Mr Bilott won a $671m settlement on behalf of 3,500 plaintiffs who alleged that DuPont contaminated their drinking water with PFOA.
That battle was featured in a critically acclaimed Hollywood film last year called ‘Dark Waters’, starring Mark Ruffalo.
Pictured: The official trailer of the 2019 film Dark Waters.
In total, Mr Bilott has secured benefits in excess of $1bn for a wide array of clients adversely impacted by PFAS contamination.
Following Express's story on Miss Simon’s fight for a public inquiry and toxicological testing on people living in the ‘plume area’ west of the Airport, Mr Bilott wrote: “I’m so glad to see your success elevating awareness on these issues, and so sorry to see how these chemicals have been impacting your family and community.”
Miss Simon said that the film had inspired her to continue her fight, and also prompted her to contact Mr Bilott directly.
“From May, I have corresponded with Mr Bilott to offer my support to his cause, which is the relentless pursuit of PFAS manufacturers to make sure they fund independent studies and analysis into the cumulative and synergistic impacts of PFAS on human health.
“His tenacity has been instrumental in bringing about changes to protect not only humans but also the natural world from PFAS pollution. He is my hero! I feel honoured that he responds to my emails and I believe his crusade for justice on this highly controversial matter shouldn't be his alone, or mine, but everyone who understands the highly toxic nature of PFAS.”
Pictured: Rob Bilott, inspiration for the film ‘Dark Waters’.
Speaking to Express, Mr Bilott said: “I hope that, with the release of the film ‘Dark Waters,’ the documentary, ‘The Devil We Know,’ and my book, ‘Exposure’, even more people will finally become aware of the public health threat presented by PFAS chemical contamination and are as inspired as Miss Simon to stand up, speak out, and demand that steps be taken to finally address this unprecedented, worldwide problem.”
Miss Simon and other residents in St. Ouen's Bay are calling for a public inquiry to establish the extent of PFAS contamination, both in the bay and elsewhere, as well as its impact on the health of islanders.
This has been rejected by the Government, who say the work that an inquiry would carry out is already been done by a 'political group', which oversees an officer-level technical team, looking at the issue.
That group produced an interim report last year, which made 18 recommendations, including an hydrogeological studies of St. Ouen's Bay and the Pont Marquet area in St.
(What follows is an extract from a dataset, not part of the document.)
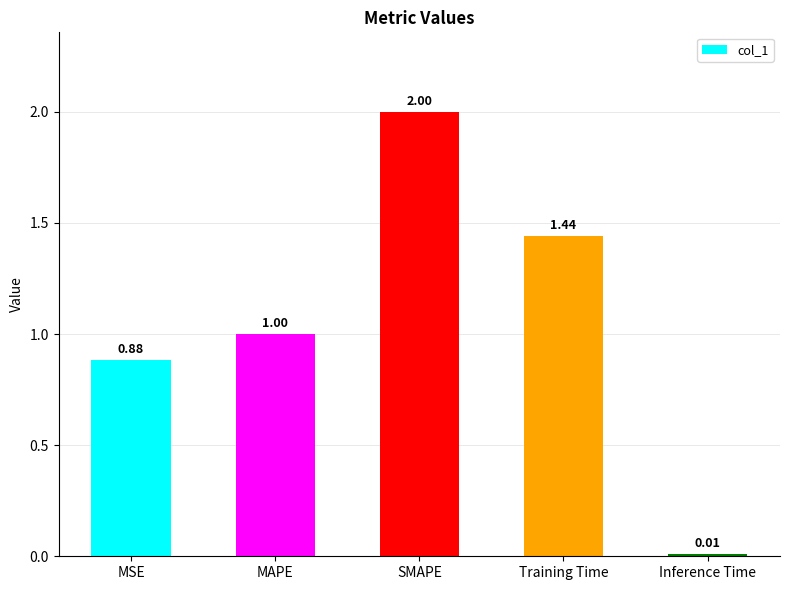

Where is the data nearest to the value 1?

MAPE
Brelade to assess the scope and speed of contamination.
Pictured: Jersey Water wants to extract water from boreholes in St Ouen's Bay but levels of PFOS are too high for that to happen.
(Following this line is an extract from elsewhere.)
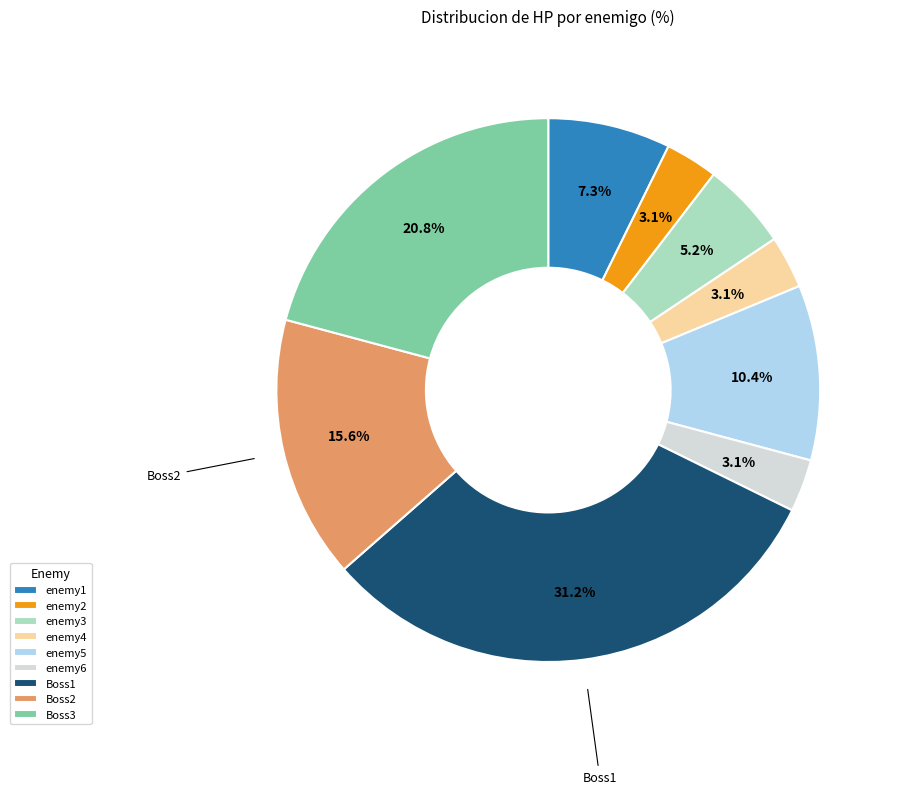

What is the ratio of the value at Boss3 to the value at Boss1?

0.7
Last week, the CEO of Jersey Water called for this to happen as soon as possible because not being able to access water from the bay "inhibits their current and future role in addressing the Island’s water scarcity challenges."
Helier Smith also called on Jersey's 1972 Water Law to be updated to include "safe" limits of PFAS present in the water.
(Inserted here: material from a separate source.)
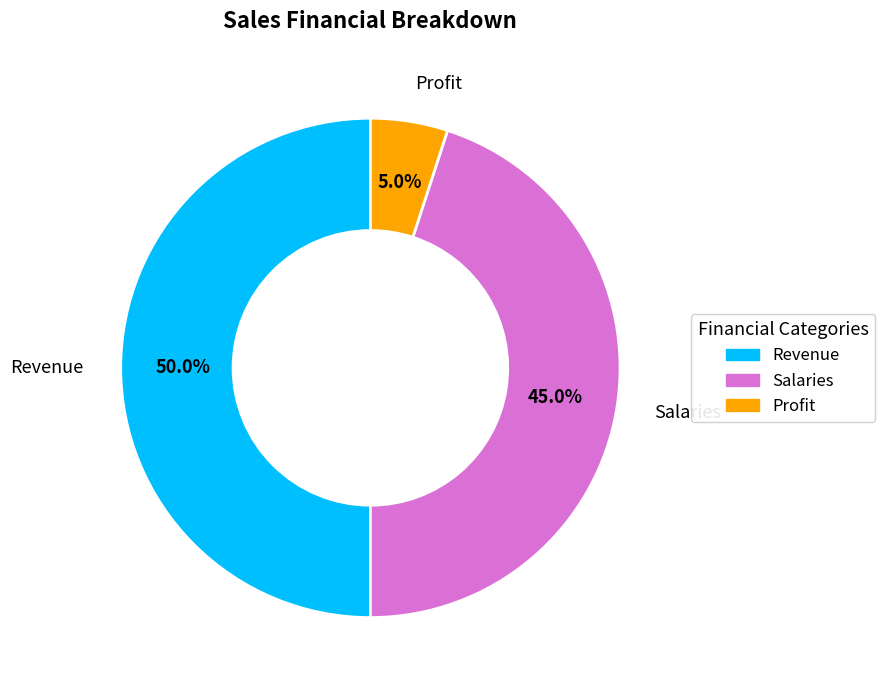

To the nearest percent, what portion does Salaries represent?

45%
Because of its widespread use and durability, PFAS is present in most water supplies in Jersey.
Meanwhile, Environment Minister John Young told a Scrutiny Panel yesterday that there were “very high levels” of PFOS in the sand quarry, which is run by Miss Simon’s family, in St. Ouen’s Bay.
Pictured: Environment Minister John Young told a Scrutiny hearing that there were "very high levels" of PFOS in St. Ouen's Bay.
“Not only do we have a hole in the ground full of water, it is also an area of important water resource with the St. Ouen’s Bay aquifer, where, historically, Jersey Water have boreholes and have extracted water for mains use after treatment,” he said.
“Unfortunately, the incident of the PFOS contamination at the Airport has, effectively, stopped that. We know through tests that there is a very high level of PFOS contamination in that water. We have real issues there.
“There is a project under way to establish what are the potential issues about the implications for our water supply on the restoration of the area [once sand extraction has finished].
“There are risks that anyone proposing any future use of that site would have to be able to answer, and that requires extensive hydrogeological investigation to make sure that we don’t end up changing the water gradient and spreading the PFOS contamination into domestic water.”